Homework 6: Release
- Due Dec 16, 2020 by 3pm
- Points 15
- Submitting a text entry box
In about four weeks, you're going to launch your 1.0 product. Excited? Daunted? I hope both! If you've done a good job preparing for your implementation phase, there are several things that should make your process smooth and uneventful:
- You should know what components you need to build and who is building them.
- You should know how you're going to verify that your product meets its requirements.
- You should know how you're going to coordinate and communicate over the next few weeks.
- You should know what technologies, APIs, platforms, and languages you're going to use.
- You should know how to build your project.
- You should know how you're going to test your project.
If each of you is putting a solid 10 hours per week of implementation time, plus 5 hours of in-class coordination and planning time, you should have plenty of time to reach this deadline.
In class
In Discord > Team Channels
PMs Lead
First, lead the team in a discussion of the grading criteria. What implications does it have for your work that you haven't already accounted for?
Next, review your plan to make sure everyone agrees on it:
- Who owns what?
- What are your milestones?
- How will you communicate and coordinate your work?
- How will you use class time over the next three weeks? You'll see that each class period is open-ended work time on Discord, with continued checkins with the instructor and TA.

----------------------------------------

## Activity 1
Could you extract the listing's lines from the one containing "Which has a" through the one containing "Which series contains the lowest Y value?", copying them unchanged and omitting the pictures?
## Activity 2
How would the homework assignment go on after its last line? Write its next part.
The homework assignment and the listing have nothing to do with each other.

## Input
----------------------------------------

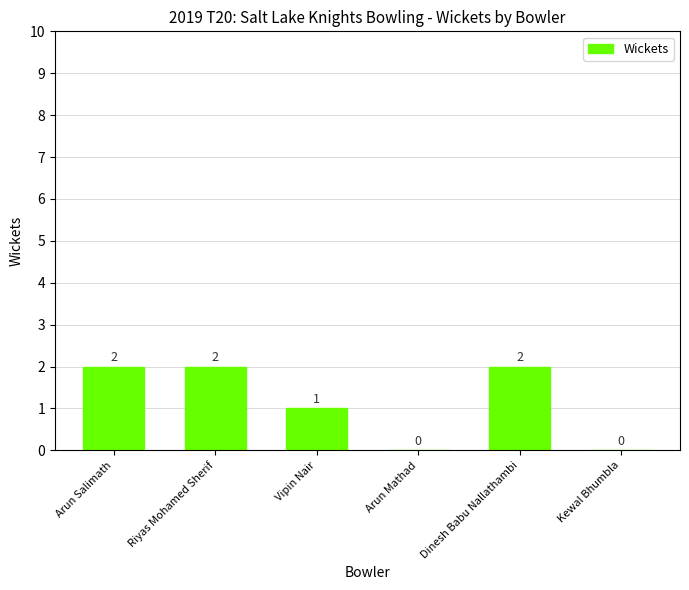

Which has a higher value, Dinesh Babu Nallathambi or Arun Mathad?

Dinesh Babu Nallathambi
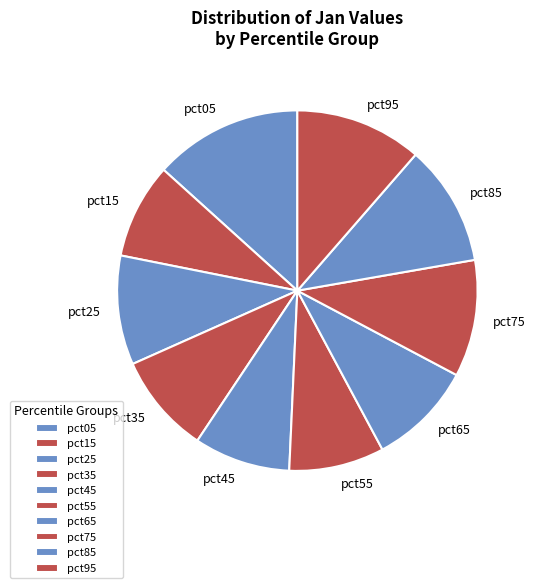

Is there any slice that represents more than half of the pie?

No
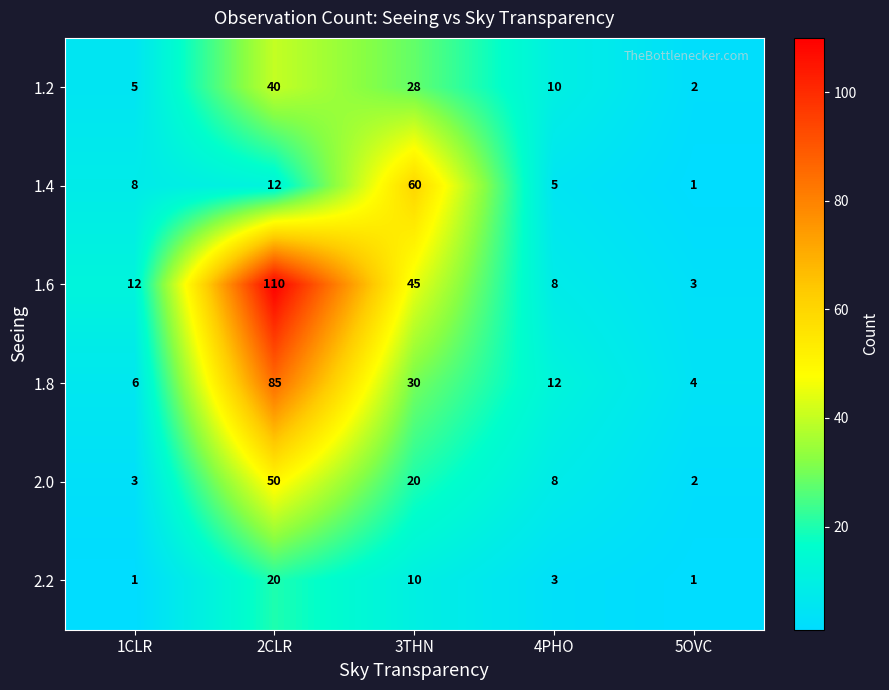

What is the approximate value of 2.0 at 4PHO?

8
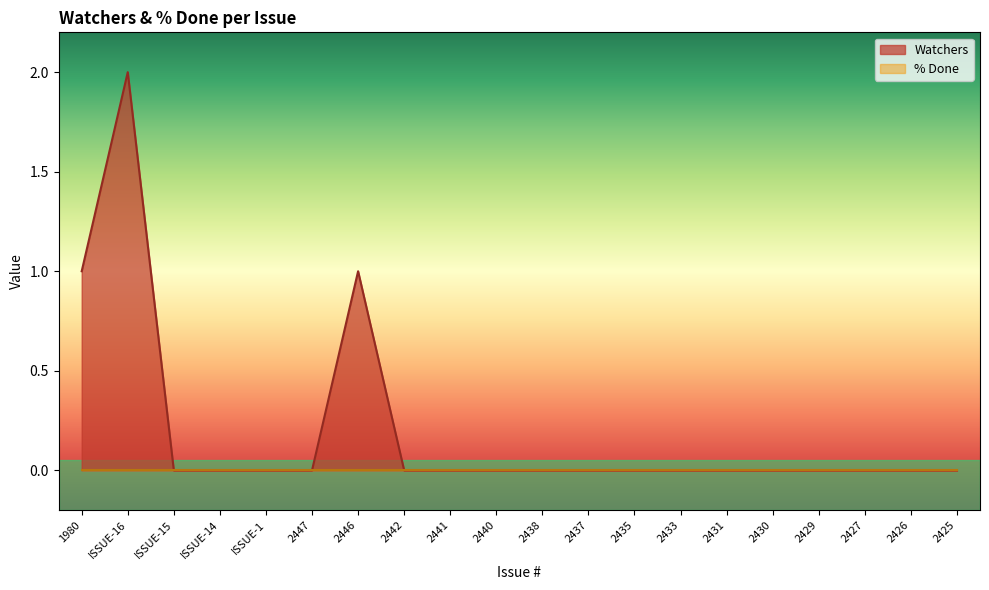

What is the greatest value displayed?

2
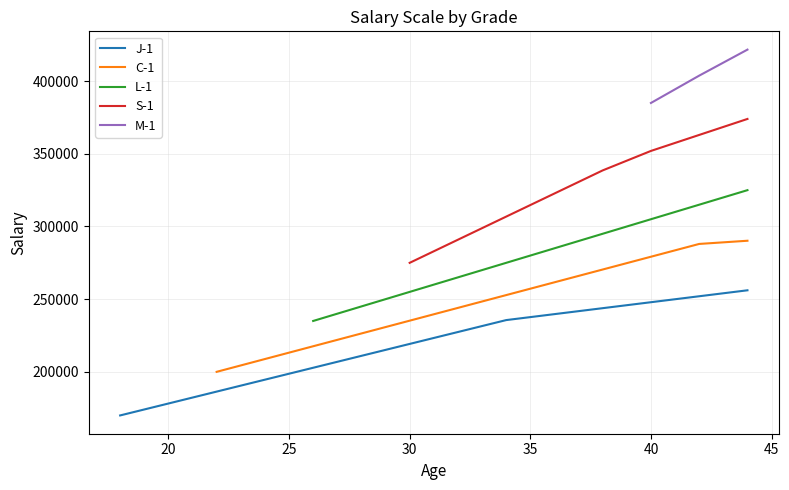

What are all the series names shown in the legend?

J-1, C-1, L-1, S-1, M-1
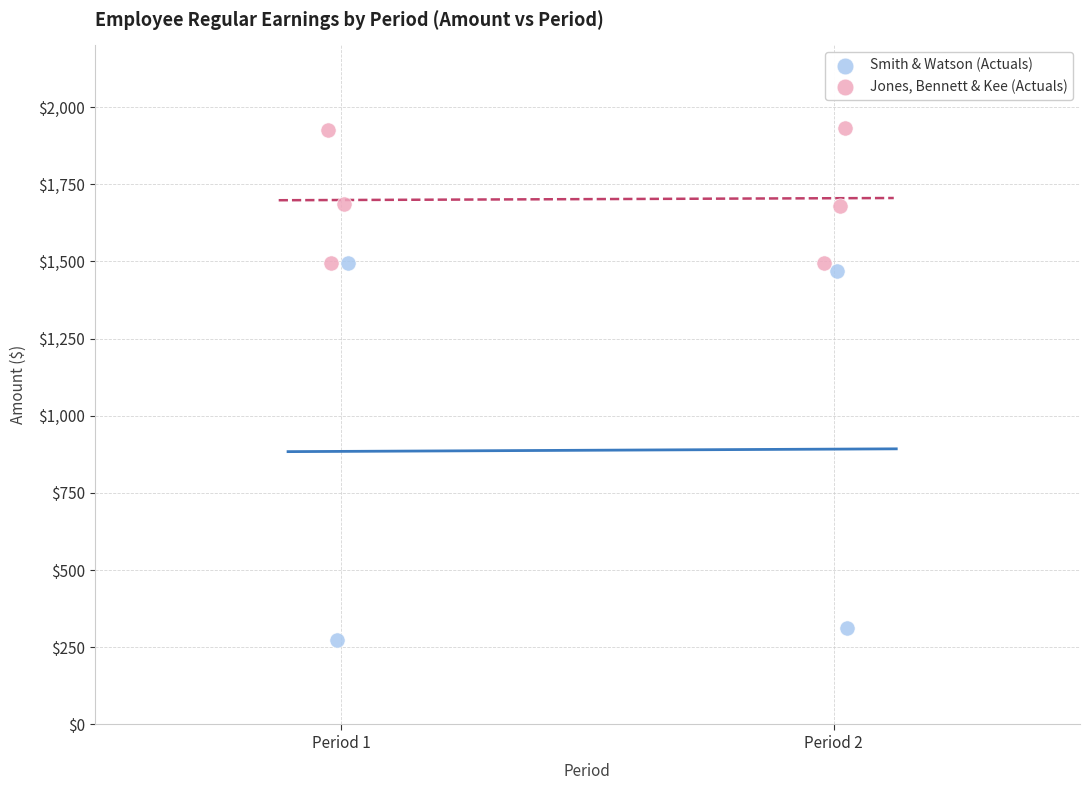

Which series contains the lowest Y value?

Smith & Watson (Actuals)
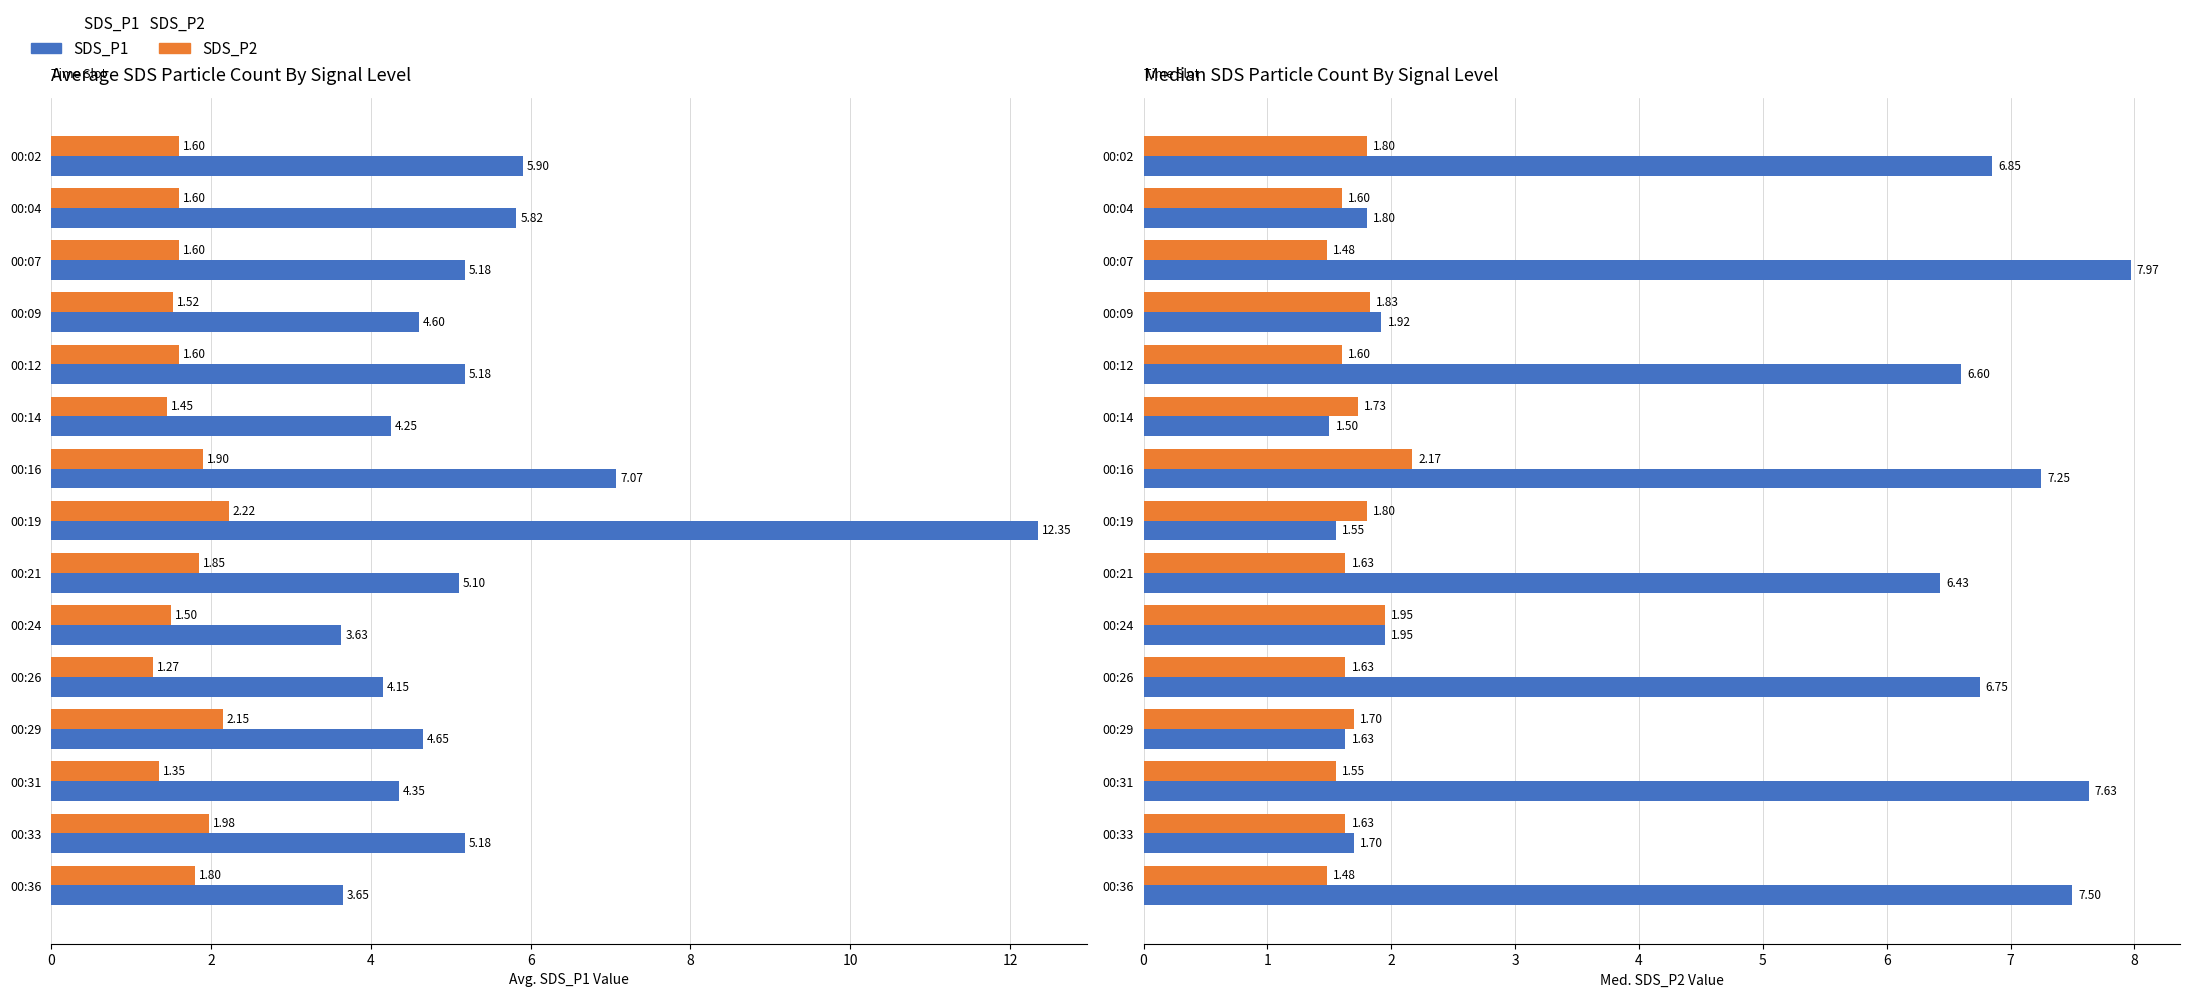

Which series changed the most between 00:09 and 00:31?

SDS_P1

----------------------------------------

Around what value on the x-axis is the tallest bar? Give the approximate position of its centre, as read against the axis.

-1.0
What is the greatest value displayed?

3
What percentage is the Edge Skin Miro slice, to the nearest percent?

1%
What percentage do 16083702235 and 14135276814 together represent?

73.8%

----------------------------------------

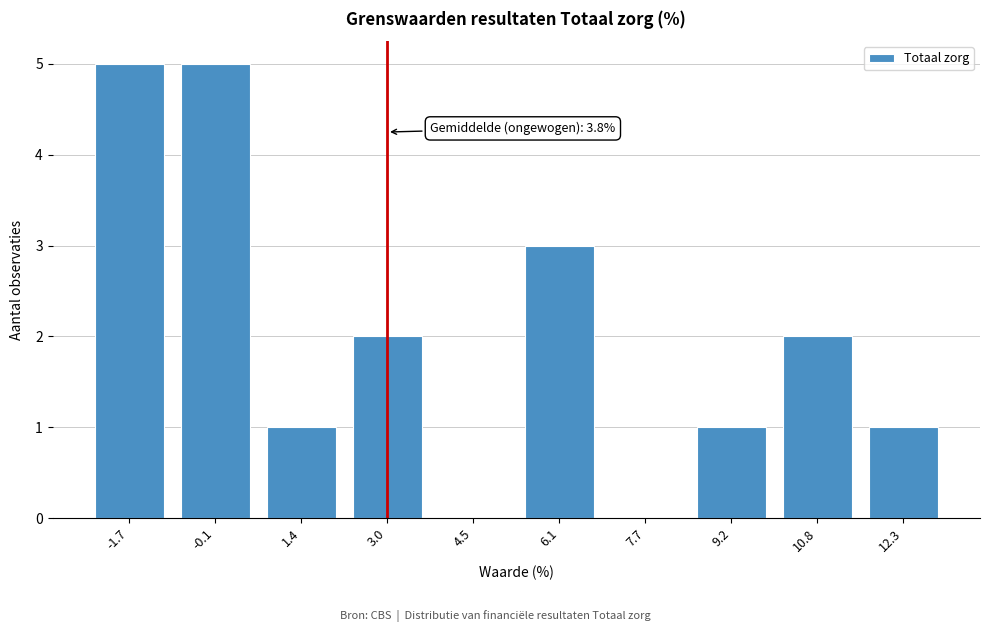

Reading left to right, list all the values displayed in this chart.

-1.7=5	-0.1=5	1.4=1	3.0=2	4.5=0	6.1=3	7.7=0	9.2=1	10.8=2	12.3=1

----------------------------------------

## Reply 1
Which has a higher value, Dinesh Babu Nallathambi or Arun Mathad?

Dinesh Babu Nallathambi

Is there any slice that represents more than half of the pie?

No

What is the approximate value of 2.0 at 4PHO?

8

What is the greatest value displayed?

2

What are all the series names shown in the legend?

J-1, C-1, L-1, S-1, M-1

Which series contains the lowest Y value?

## Reply 2
You should have answers to all of these in the documentation you wrote for your previous homeworks. Review them and make sure everyone has the same understanding of their responsibilities.
In your time with the TA or instructor, ask any clarification questions about the work or grading criteria.
Approach
On all previous assignments, you were encouraged to use strategies on HowToo to structure work. We strongly encourage using HowToo strategies during your development! Search, browse, and try strategies when you get stuck, and request strategies if you can't find a relevant one.
To incentivize sharing your knowledge, each individual that writes a strategy in response to a request can earn their team up to 1 point of extra credit per strategy (up to a maximum of 3 points). To earn the point, someone must use your strategy, and write a non-anonymous comment summarizing their experience, and explaining how it helped them. To encourage this, I suggest sharing links to strategies on Discord, and pointing classmates to your strategies when they ask for help.
Grading criteria
You'll submit two things for credit:
- You must also post the URL to the live site using the release Links to an external site. feature on GitHub.
- You must submit a URL to your annotated requirements document to Canvas, as described below.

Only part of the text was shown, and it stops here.